I work with a lot of adolescent boys, and adolescent boys have a very good sense of humor. But it also can be that they can have a really gross, disgusting or inappropriate sense of humor. It does not mean that they are bad people, but there are a lot of quote unquote good boys who also can say things that could be really inappropriate and they're trying to figure it out. And the problem in our culture is that they can't ask questions about what is inappropriate, and what's not appropriate, without sometimes the feeling that somebody is going to accuse them of being a bad person. So boys, especially in their group chats, can say things that are sexually inappropriate, they can say things that are racist. They can say things that are homophobic.Photo: Queen Bees And Wannabes Book Cover

I've spent my entire career of fighting against these things. But the way to handle it with boys is not to shame them, or to not allow them to ask questions. We hold them accountable in the right way. It is so much social currency for boys to be funny with their friends. Sometimes they forget that what they're doing is really wrong, or will look really terrible to other people and that has been happening for forever. And now unfortunately we have records, videos, recordings, their texts."

On how parents should respond when their kids open up to them about bullying or mental health:

"Young people can tolerate incredibly horrible situations. Things that they never, ever should deal with. By the time a young person comes to talk to an adult about a problem, like bullying, they've been thinking about telling that adult for a very long time. So when an adult says, 'Don't let it bother you, don't let them see that it bothers you.' Those kinds of things, it's a real shutdown and it feels like isolation. We know that feelings of isolation really compound the tendency towards suicide.

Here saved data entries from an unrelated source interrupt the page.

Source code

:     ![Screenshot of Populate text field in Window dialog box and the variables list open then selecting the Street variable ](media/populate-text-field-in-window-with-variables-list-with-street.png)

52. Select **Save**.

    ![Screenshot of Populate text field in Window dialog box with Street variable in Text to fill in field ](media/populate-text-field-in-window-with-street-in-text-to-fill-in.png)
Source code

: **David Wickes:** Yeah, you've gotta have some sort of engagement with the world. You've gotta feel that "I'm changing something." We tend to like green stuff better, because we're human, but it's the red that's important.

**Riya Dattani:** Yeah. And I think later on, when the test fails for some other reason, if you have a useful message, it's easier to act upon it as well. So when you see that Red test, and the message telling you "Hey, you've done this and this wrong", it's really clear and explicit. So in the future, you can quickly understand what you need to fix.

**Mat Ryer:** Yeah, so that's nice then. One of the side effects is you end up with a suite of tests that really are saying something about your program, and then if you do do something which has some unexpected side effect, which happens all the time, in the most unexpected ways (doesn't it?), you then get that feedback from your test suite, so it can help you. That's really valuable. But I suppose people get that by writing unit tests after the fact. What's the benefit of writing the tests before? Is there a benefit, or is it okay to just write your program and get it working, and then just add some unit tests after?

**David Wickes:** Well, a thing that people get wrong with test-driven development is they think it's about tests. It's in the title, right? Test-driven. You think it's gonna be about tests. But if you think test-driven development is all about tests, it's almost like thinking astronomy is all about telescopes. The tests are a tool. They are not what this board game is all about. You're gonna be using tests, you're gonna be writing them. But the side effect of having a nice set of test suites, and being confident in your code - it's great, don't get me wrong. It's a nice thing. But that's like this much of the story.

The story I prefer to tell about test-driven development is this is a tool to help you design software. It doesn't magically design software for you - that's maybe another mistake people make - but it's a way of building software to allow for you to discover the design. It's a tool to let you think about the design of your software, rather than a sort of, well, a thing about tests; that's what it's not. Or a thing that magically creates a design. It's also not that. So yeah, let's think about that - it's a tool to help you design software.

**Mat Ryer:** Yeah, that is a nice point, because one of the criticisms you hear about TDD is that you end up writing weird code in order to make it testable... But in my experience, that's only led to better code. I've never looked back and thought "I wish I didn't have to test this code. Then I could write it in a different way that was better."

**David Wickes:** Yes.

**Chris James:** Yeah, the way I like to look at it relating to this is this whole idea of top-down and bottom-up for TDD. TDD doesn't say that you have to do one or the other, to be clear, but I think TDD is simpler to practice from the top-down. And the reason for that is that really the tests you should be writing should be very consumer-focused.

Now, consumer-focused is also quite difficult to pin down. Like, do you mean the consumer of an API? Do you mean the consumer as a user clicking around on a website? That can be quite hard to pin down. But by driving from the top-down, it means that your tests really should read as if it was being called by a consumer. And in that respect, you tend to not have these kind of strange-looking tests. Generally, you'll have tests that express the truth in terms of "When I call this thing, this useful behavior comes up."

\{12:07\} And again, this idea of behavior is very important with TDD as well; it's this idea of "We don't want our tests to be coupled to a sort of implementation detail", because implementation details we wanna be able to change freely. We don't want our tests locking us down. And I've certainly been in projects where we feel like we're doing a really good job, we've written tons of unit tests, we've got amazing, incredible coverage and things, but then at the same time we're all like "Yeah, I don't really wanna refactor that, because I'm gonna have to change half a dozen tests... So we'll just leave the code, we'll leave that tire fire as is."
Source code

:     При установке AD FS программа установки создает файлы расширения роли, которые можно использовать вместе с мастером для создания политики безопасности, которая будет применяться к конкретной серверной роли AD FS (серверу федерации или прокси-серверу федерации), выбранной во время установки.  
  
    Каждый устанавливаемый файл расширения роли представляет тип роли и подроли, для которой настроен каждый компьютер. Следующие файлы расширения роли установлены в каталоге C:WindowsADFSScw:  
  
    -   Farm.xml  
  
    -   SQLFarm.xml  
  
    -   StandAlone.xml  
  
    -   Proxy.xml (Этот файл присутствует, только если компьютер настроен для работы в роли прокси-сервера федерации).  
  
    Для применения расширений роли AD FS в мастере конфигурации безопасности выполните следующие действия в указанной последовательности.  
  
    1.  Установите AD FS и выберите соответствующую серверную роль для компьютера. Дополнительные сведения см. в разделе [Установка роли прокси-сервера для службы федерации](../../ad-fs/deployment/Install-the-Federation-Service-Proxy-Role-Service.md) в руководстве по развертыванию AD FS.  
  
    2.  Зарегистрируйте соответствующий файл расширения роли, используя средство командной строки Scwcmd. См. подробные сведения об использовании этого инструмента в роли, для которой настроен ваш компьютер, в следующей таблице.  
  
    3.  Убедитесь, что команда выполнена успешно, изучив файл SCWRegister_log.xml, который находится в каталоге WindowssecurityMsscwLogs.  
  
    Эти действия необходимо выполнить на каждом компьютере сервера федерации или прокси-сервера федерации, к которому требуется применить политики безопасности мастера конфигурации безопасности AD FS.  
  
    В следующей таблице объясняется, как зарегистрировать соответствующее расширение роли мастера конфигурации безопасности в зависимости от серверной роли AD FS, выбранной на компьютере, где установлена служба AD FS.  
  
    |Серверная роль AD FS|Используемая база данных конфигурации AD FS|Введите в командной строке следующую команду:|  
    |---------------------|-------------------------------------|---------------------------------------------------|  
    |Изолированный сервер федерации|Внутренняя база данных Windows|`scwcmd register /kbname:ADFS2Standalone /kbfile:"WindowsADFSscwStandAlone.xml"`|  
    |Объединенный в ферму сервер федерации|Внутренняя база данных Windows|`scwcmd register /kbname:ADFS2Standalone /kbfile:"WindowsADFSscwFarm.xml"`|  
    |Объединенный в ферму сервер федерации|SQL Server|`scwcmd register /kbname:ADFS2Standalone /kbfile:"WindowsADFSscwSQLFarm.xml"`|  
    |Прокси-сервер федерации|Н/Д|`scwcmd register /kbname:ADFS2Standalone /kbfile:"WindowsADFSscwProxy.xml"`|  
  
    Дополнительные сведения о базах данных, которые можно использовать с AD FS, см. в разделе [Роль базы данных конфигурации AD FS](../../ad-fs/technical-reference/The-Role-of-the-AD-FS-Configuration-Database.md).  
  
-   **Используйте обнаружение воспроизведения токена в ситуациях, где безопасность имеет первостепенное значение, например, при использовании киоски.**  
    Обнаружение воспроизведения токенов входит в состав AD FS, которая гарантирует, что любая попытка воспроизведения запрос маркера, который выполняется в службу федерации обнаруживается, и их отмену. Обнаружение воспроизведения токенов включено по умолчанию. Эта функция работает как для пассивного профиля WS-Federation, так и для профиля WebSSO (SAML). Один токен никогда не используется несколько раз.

Yes, bullying happens, but it is not the way that the media usually portrays it. Did this child commit suicide because they were bullied? Human beings are more complex than that. And so the reasons that people would kill themselves, would take their own lives, are more complex than that. So one of the things I say to adults all the time is if you are in those situations, don't blow it off. The thing you need to be saying is, 'Thank you so much for telling me, and together we're going to work on this. But I am so sorry that you have gone through this experience."

On the problem with calling for more "resiliency" from young people today:

"We don't know what it's like to walk in young people's shoes. We don't often ask them. We give them advice that is not reflective of their experiences.

We don't know what it's like to be surrounded by constant messaging and constant social media feeds that show that adults are poor role models. We don't know what it's like to be in enormous schools that have been designed because of school shootings. We don't know what it's like to have counselors who have 500 people on their roster, so you can barely go into change a class, let alone have to express an experience of a mental health problem.

We don't know what this is like, and yet we would say that our kids lack resilience and grit? I mean it's just an incredible thing to me. I want us to take a moment to think about one of the most common things that we say to young people, which is if you have a problem, if you're being bullied, go talk to an adult. Well, which adult? That's a skill. You don't just randomly go up to an adult, especially if you're going to a school with 2,000 people in it and you're in a class with 30 kids. Just think about the context in which our young people ask for help."